L_distill1＝d_p(F_n，r(F_s)) (2)

the second part of distillation in the step 2 is to distill the extracted human body characteristics, namely the network characteristics behind the full connection layer; the modified Softmax loss function proposed by Hinton is shown in equation (3):

in the formula (3), T refers to a temperature parameter, and is a standard softmax function when T is equal to 1; when T is increased, the probability distribution of softmax output becomes smoother, so that more information of the teacher network can be utilized;

when the student network is trained, the softmax function of the student network uses the same T as the teacher network, and the loss function takes the soft label output by the teacher network as a target; such a loss function is called "rejection loss"; the effect is better when the correct data label is used in the training process; the method specifically comprises the steps of calculating the rejection loss, and calculating the standard loss T which is 1 by using hard label at the same time, wherein the loss is called 'student loss'; and integrating the two losses to obtain a distillation loss function of the second part, wherein an integrated formula is shown as a formula (4):

L_distill2(x；θ)＝α*M(y，σ(z_s；T＝1))+β*M(σ(z_t；T＝τ)，σ(z_s，T＝τ)) (4)
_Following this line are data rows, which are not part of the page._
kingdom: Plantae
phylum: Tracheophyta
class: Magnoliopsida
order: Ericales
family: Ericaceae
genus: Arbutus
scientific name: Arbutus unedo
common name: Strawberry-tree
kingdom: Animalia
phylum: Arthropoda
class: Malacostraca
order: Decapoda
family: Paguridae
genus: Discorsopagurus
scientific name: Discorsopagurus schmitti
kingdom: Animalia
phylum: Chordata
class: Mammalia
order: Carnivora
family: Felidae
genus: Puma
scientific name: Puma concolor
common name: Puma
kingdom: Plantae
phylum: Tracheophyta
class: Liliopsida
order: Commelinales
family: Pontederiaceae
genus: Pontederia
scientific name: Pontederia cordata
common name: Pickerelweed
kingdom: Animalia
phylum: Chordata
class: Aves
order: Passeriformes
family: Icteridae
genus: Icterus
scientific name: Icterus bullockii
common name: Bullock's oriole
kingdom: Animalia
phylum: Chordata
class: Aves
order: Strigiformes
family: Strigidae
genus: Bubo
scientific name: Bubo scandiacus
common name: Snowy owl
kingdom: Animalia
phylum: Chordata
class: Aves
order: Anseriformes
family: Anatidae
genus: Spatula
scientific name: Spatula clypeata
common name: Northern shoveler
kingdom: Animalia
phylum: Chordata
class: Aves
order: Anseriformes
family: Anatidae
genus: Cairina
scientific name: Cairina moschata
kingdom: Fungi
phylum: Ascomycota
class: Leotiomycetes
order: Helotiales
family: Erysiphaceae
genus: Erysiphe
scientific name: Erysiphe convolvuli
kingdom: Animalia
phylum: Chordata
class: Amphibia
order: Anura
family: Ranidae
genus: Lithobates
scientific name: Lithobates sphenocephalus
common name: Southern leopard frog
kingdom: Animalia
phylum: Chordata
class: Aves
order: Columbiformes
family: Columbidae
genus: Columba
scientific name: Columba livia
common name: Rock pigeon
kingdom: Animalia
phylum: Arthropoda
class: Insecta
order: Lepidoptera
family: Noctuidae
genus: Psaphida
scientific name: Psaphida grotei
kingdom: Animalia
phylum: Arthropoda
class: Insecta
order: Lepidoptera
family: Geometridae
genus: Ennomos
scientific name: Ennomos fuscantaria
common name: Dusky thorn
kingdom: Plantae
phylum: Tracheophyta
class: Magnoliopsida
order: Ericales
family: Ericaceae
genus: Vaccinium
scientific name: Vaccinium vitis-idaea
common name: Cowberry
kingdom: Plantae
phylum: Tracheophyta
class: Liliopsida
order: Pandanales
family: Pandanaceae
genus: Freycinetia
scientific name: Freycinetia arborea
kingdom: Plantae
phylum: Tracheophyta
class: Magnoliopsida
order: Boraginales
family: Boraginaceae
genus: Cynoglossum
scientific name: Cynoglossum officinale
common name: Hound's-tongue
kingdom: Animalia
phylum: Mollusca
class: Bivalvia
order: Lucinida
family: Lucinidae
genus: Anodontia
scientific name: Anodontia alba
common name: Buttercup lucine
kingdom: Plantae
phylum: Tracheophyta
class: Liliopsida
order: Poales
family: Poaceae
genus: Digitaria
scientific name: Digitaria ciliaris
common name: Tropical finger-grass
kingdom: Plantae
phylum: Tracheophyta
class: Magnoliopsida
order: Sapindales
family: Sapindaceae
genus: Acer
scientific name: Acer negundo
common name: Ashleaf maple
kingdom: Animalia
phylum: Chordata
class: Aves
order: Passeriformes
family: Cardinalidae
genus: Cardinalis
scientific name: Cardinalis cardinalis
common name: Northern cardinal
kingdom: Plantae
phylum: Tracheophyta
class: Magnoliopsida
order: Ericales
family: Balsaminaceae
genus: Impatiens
in the formula (4), x is input, theta is a parameter of the student model, M is a cross entropy loss function, y is a real label, sigma is a function of which the parameter has T, alpha and beta are hyper-parameters, and z is_s，z_tThe locations output for students and teachers, respectively;

the loss function of the knowledge distillation pedestrian re-identification finally obtained in the step 3 is shown as a formula (5):

L_distill＝λ*L_distill1+μL_distill2 (5)

in the formula (5), λ and μ are constants.

2. The pedestrian re-identification method based on knowledge distillation as claimed in claim 1, wherein: and 4, comparing the feature vector of the image to be identified with the pedestrian feature vector of the image set, and searching out the pedestrian target image with the highest similarity.